Conflict: Moving from Cowardice to Confidence
Experiencing conflict is a part of everyday life. A common response is avoidance. Most people say they just don’t like confrontation. It makes them uncomfortable, and some even become physically ill at the thought of discussing a challenging issue face-to-face. How then can you become more productive with conflict while still keeping your emotions in check?
Healthy and productive conflict can lead to:
- Better relationships
- Increased confidence
- Decreased anger and depression
- Greater respect for yourself and from others
- Career development
So why would a person avoid such constructive outcomes? Reasons people shy away from conflict vary based on many things: personality style, the way they were raised, their culture, and even the people in their environment. Even obvious issues that are considered “undiscussable” can establish a blueprint for how a person interacts in the workplace.

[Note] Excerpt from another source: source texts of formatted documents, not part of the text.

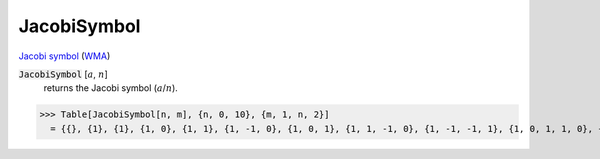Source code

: JacobiSymbol
============

`Jacobi symbol <https://en.wikipedia.org/wiki/Jacobi_symbol>`_ (`WMA <https://reference.wolfram.com/language/ref/JacobiSymbol.html>`_)

:code:`JacobiSymbol` [:math:`a`, :math:`n`]
    returns the Jacobi symbol (:math:`a`/:math:`n`).





>>> Table[JacobiSymbol[n, m], {n, 0, 10}, {m, 1, n, 2}]
  = {{}, {1}, {1}, {1, 0}, {1, 1}, {1, -1, 0}, {1, 0, 1}, {1, 1, -1, 0}, {1, -1, -1, 1}, {1, 0, 1, 1, 0}, {1, 1, 0, -1, 1}}
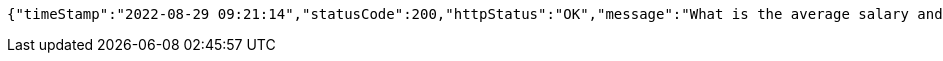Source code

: [source,options="nowrap"]
----
{"timeStamp":"2022-08-29 09:21:14","statusCode":200,"httpStatus":"OK","message":"What is the average salary and total salary of the whole organization","data":[21141.235294117647,359401.0]}
----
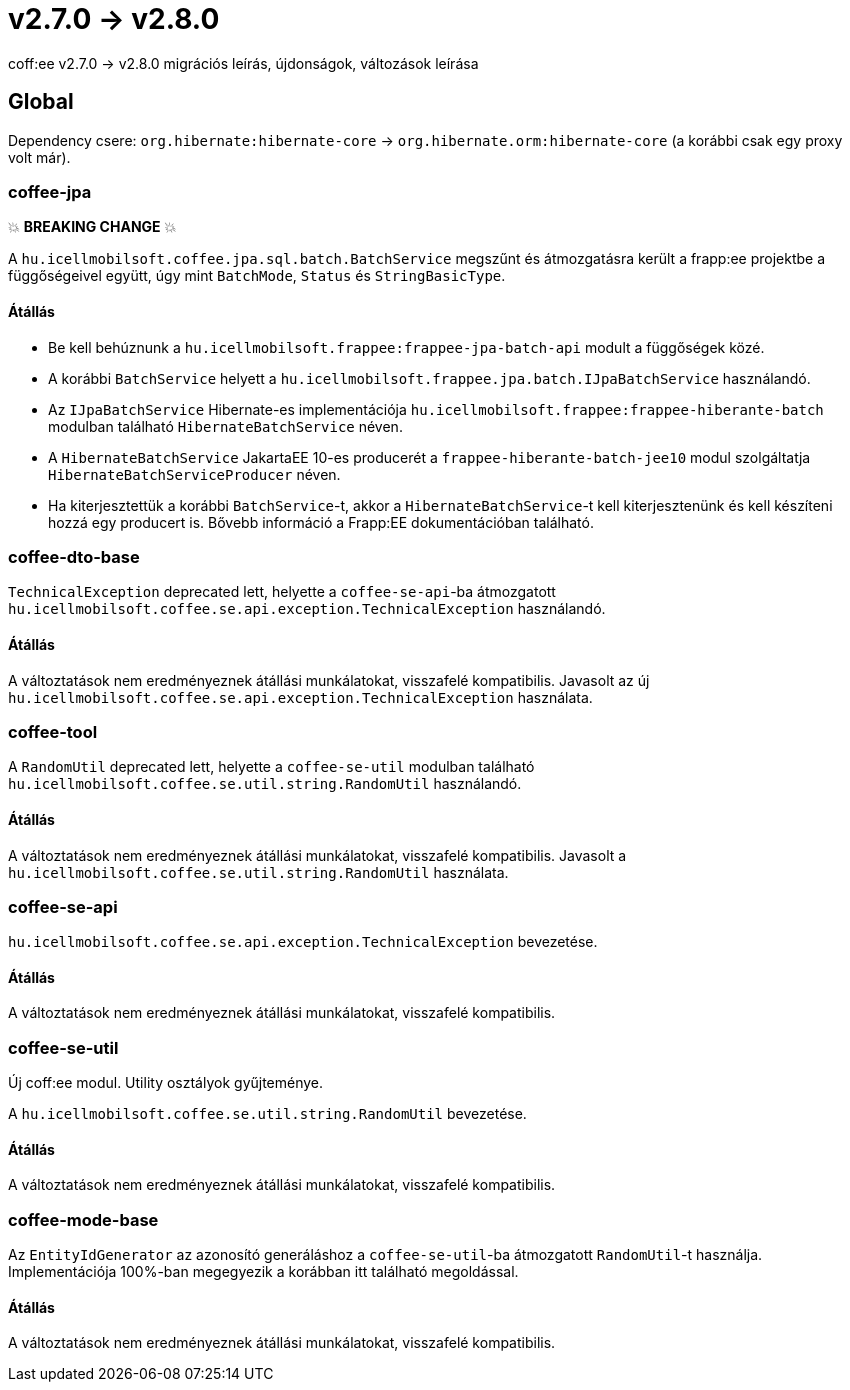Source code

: = v2.7.0 → v2.8.0

coff:ee v2.7.0 -> v2.8.0 migrációs leírás, újdonságok, változások leírása

== Global

Dependency csere: `org.hibernate:hibernate-core` -> `org.hibernate.orm:hibernate-core` (a korábbi csak egy proxy volt már).

=== coffee-jpa

💥 ***BREAKING CHANGE*** 💥

A `hu.icellmobilsoft.coffee.jpa.sql.batch.BatchService` megszűnt és átmozgatásra került a frapp:ee projektbe a
függőségeivel együtt, úgy mint `BatchMode`, `Status` és `StringBasicType`.

==== Átállás

* Be kell behúznunk a `hu.icellmobilsoft.frappee:frappee-jpa-batch-api` modult a függőségek közé.
* A korábbi `BatchService` helyett a `hu.icellmobilsoft.frappee.jpa.batch.IJpaBatchService` használandó.
* Az `IJpaBatchService` Hibernate-es implementációja `hu.icellmobilsoft.frappee:frappee-hiberante-batch` modulban
 található `HibernateBatchService` néven.
* A `HibernateBatchService` JakartaEE 10-es producerét a `frappee-hiberante-batch-jee10` modul szolgáltatja
 `HibernateBatchServiceProducer` néven.
* Ha kiterjesztettük a korábbi `BatchService`-t, akkor a `HibernateBatchService`-t kell kiterjesztenünk és
 kell készíteni hozzá egy producert is. Bővebb információ a Frapp:EE dokumentációban található.

=== coffee-dto-base

`TechnicalException` deprecated lett, helyette a `coffee-se-api`-ba átmozgatott
 `hu.icellmobilsoft.coffee.se.api.exception.TechnicalException` használandó.

==== Átállás

A változtatások nem eredményeznek átállási munkálatokat, visszafelé kompatibilis. Javasolt az
 új `hu.icellmobilsoft.coffee.se.api.exception.TechnicalException` használata.

=== coffee-tool

A `RandomUtil` deprecated lett, helyette a `coffee-se-util` modulban található
 `hu.icellmobilsoft.coffee.se.util.string.RandomUtil` használandó.
 
==== Átállás

A változtatások nem eredményeznek átállási munkálatokat, visszafelé kompatibilis. Javasolt a
 `hu.icellmobilsoft.coffee.se.util.string.RandomUtil` használata.

=== coffee-se-api

`hu.icellmobilsoft.coffee.se.api.exception.TechnicalException` bevezetése.

==== Átállás

A változtatások nem eredményeznek átállási munkálatokat, visszafelé kompatibilis.

=== coffee-se-util

Új coff:ee modul. Utility osztályok gyűjteménye.

A `hu.icellmobilsoft.coffee.se.util.string.RandomUtil` bevezetése.

==== Átállás

A változtatások nem eredményeznek átállási munkálatokat, visszafelé kompatibilis.

=== coffee-mode-base

Az `EntityIdGenerator` az azonosító generáláshoz a `coffee-se-util`-ba átmozgatott `RandomUtil`-t használja.
Implementációja 100%-ban megegyezik a korábban itt található megoldással.

==== Átállás

A változtatások nem eredményeznek átállási munkálatokat, visszafelé kompatibilis.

Few people actually enjoy discussing difficult issues, but some seem to have it mastered. Does this mean that they have never experienced difficulties and always had positive interactions where everyone talked through every issue or resolved all problems to a mutually satisfying end? Not necessarily. It could be quite the opposite. And the result is that they developed a coping mechanism to better manage conflict. This then assumes this: Dealing with conflict is a skill that can be learned, practiced, and sharpened. Click To Tweet
Some basic steps for dealing with conflict:
- Realize that most people would prefer to just avoid the situation. Maybe it will just go away. The discomfort is natural. Don’t let that feeling make you a victim.
- Issues become more difficult with time. Problems are much easier to resolve if you address them early.

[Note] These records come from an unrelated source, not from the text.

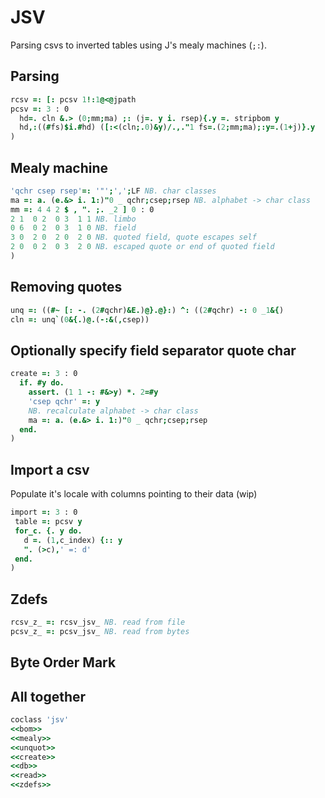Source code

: * JSV

Parsing csvs to inverted tables using J's mealy machines (~;:~).

** Parsing

#+name: read
#+begin_src J :session :exports both
rcsv =: [: pcsv 1!:1@<@jpath
pcsv =: 3 : 0
  hd=. cln &.> (0;mm;ma) ;: (j=. y i. rsep){.y =. stripbom y
  hd,:((#fs)$i.#hd) ([:<(cln;.0)&y)/.,."1 fs=.(2;mm;ma);:y=.(1+j)}.y
)
#+end_src

** Mealy machine

#+name: mealy
#+begin_src J :session :exports both
'qchr csep rsep'=: '"';',';LF NB. char classes
ma =: a. (e.&> i. 1:)"0 _ qchr;csep;rsep NB. alphabet -> char class
mm =: 4 4 2 $ , ". ;. _2 ] 0 : 0
2 1  0 2  0 3  1 1 NB. limbo
0 6  0 2  0 3  1 0 NB. field
3 0  2 0  2 0  2 0 NB. quoted field, quote escapes self
2 0  0 2  0 3  2 0 NB. escaped quote or end of quoted field
)
#+end_src

** Removing quotes

#+name: unquot
#+begin_src J :session :exports both
unq =: ((#~ [: -. (2#qchr)&E.)@}.@}:) ^: ((2#qchr) -: 0 _1&{)
cln =: unq`(0&{.)@.(-:&(,csep))
#+end_src

** Optionally specify field separator quote char

#+name: create
#+begin_src J :session :exports both
create =: 3 : 0
  if. #y do.
    assert. (1 1 -: #&>y) *. 2=#y
    'csep qchr' =: y
    NB. recalculate alphabet -> char class
    ma =: a. (e.&> i. 1:)"0 _ qchr;csep;rsep
  end.
)
#+end_src

** Import a csv 

Populate it's locale with columns pointing to their data (wip)

#+name: db
#+begin_src J :session :exports both
import =: 3 : 0
 table =: pcsv y
 for_c. {. y do.
   d =. (1,c_index) {:: y
   ". (>c),' =: d'
 end.
)
#+end_src

** Zdefs

#+name: zdefs
#+begin_src J :session :exports both
rcsv_z_ =: rcsv_jsv_ NB. read from file
pcsv_z_ =: pcsv_jsv_ NB. read from bytes
#+end_src

** Byte Order Mark

#+name: bom
#+begin_src J :session :exports none
NB. https://en.wikipedia.org/wiki/Byte_order_mark
bomnoun =: 0 : 0
239 187 191      NB. utf-8
254 255          NB. utf-16 be
255 254          NB. utf-16 le
0 0 254 255      NB. utf-32 be
255 254 0 0      NB. utf-32 le
43 47 118        NB. utf-7
247 100 76       NB. utf-1
221 115 102 115  NB. utf-ebcdic
14 254 255       NB. scsu
251 238 40       NB. bocu-1
132 49 149 51    NB. gb-1830
)
bom =: (#~ ([: *./ 0 ~: >)"0) (0&".) &.> ;: bomnoun
matchbom =: {{ (y {.~ #x) -: u: x=.>x }}"0 _
stripbom =: {{if. #bm=.I.bom matchbom y do. u: y}.~#bm{::bom else. y end.}}
#+end_src

** All together

#+begin_src J :session :tangle jsv.ijs :noweb yes
coclass 'jsv'
<<bom>>
<<mealy>>
<<unquot>>
<<create>>
<<db>>
<<read>>
<<zdefs>>
#+end_src

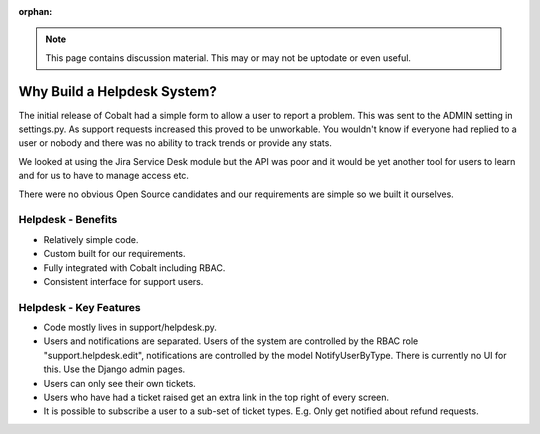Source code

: :orphan:

.. image:: ../../images/cobalt.jpg
 :width: 300
 :alt: Cobalt Chemical Symbol

.. image:: ../../images/support.jpg
 :width: 300
 :alt: Support

.. note::
    This page contains discussion material. This may or may not be uptodate or even useful.

##############################
Why Build a Helpdesk System?
##############################

The initial release of Cobalt had a simple form to
allow a user to report a problem. This was sent
to the ADMIN setting in settings.py. As support
requests increased this proved to be unworkable. You
wouldn't know if everyone had replied to a user or
nobody and there was no ability to track trends or
provide any stats.

We looked at using the Jira Service Desk module but
the API was poor and it would be yet another tool for
users to learn and for us to have to manage access
etc.

There were no obvious Open Source candidates and
our requirements are simple so we built it ourselves.

Helpdesk - Benefits
-------------------

* Relatively simple code.
* Custom built for our requirements.
* Fully integrated with Cobalt including RBAC.
* Consistent interface for support users.

Helpdesk - Key Features
-----------------------

* Code mostly lives in support/helpdesk.py.
* Users and notifications are separated. Users of the system are controlled by the RBAC role "support.helpdesk.edit", notifications are controlled by the model NotifyUserByType. There is currently no UI for this. Use the Django admin pages.
* Users can only see their own tickets.
* Users who have had a ticket raised get an extra link in the top right of every screen.
* It is possible to subscribe a user to a sub-set of ticket types. E.g. Only get notified about refund requests.
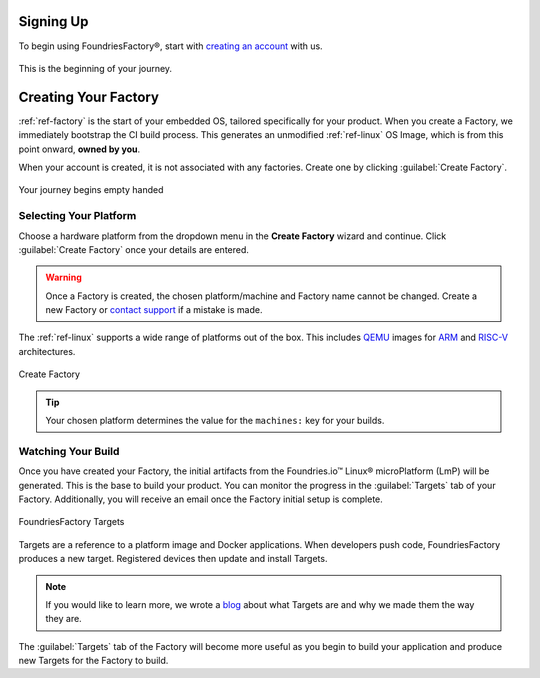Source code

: .. _gs-signup:

Signing Up
==========

To begin using FoundriesFactory®, start with `creating an account <signup_>`_ with us.

.. figure:: /_static/signup/signup.png
   :width: 380
   :align: center
   :target: signup_

   This is the beginning  of your journey.

.. _signup: https://app.foundries.io/signup

Creating Your Factory
=====================

:ref:`ref-factory` is the start of your embedded OS, tailored specifically for your product.
When you create a Factory, we immediately bootstrap the CI build process.
This generates an unmodified :ref:`ref-linux` OS Image, which is from this point onward, **owned by you**.

When your account is created, it is not associated with any factories.
Create one by clicking :guilabel:`Create Factory`.

.. figure:: /_static/signup/no-factories.png
   :width: 900
   :align: center

   Your journey begins empty handed

.. _gs-select-platform:

Selecting Your Platform
#######################

Choose a hardware platform from the dropdown menu in the  **Create Factory** wizard and continue.
Click :guilabel:`Create Factory` once your details are entered.

.. warning::

   Once a Factory is created, the chosen platform/machine and Factory name cannot be changed.
   Create a new Factory or `contact support <https://foundriesio.atlassian.net/servicedesk/customer/portals>`_ if a mistake is made.

The :ref:`ref-linux` supports a wide range of platforms out of the box.
This includes QEMU_ images for ARM_ and RISC-V_ architectures.

.. figure:: /_static/signup/create.png
   :width: 450
   :align: center

   Create Factory

.. tip::

   Your chosen platform determines the value for the ``machines:`` key for your builds.

.. _QEMU: https://www.qemu.org/
.. _ARM: https://www.arm.com/
.. _RISC-V: https://riscv.org/

.. _gs-watch-build:

Watching Your Build
###################

Once you have created your Factory, the initial artifacts from the Foundries.io™ Linux® microPlatform (LmP) will be generated.
This is the base to build your product.
You can monitor the progress in the :guilabel:`Targets` tab of your Factory.
Additionally, you will receive an email once the Factory initial setup is complete.

.. figure:: /_static/signup/build.png
   :width: 900
   :align: center

   FoundriesFactory Targets

Targets are a reference to a platform image and Docker applications.
When developers push code, FoundriesFactory produces a new target.
Registered devices then update and install Targets.

.. note::

   If you would like to learn more, we wrote a `blog
   <https://foundries.io/insights/blog/whats-a-target/>`_ about what Targets
   are and why we made them the way they are.

The :guilabel:`Targets` tab of the Factory will become more useful as you begin
to build your application and produce new Targets for the Factory to build.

- Recognize your triggers and patterns. If you don’t like conflict, you may find yourself becoming quiet or demonstrating non-verbal signals which may only provoke the other person. Stand or sit upright. Make eye contact and speak in a confident tone. This already demonstrates that you aren’t going to simply become prey to an overbearing personality.
- Confront the issue—not the person. Begin by using “I” statements instead of “you.” For example, “I need you to…” versus “You need to…” It makes it less personal.
- Practice your responses. If you find yourself wishing you would have said something differently, practice your response and use it the next time around. If you have a person in your workplace that uses passive aggressive offhanded remarks, respond by asking, “What did you mean by that?” It offers the person a chance to clarify while you let them know that you are not afraid to address their comments.
- Concentrate on how much better you’ll feel after the issue is addressed. Even if you don’t like the conflict, getting it out in the open (and hopefully resolved) should provide a sense of relief and reduce anxiety.
If you are a person who usually avoids conflict, you likely hate it, and will always hate it. You may not choose conflict or confrontation—nor is it appropriate—for every situation. It won’t work every time and may even occasionally cause issues. But when you practice, and become good at it, conflict
management can be an invaluable tool leading to greater self-esteem, personal growth, and better relationships.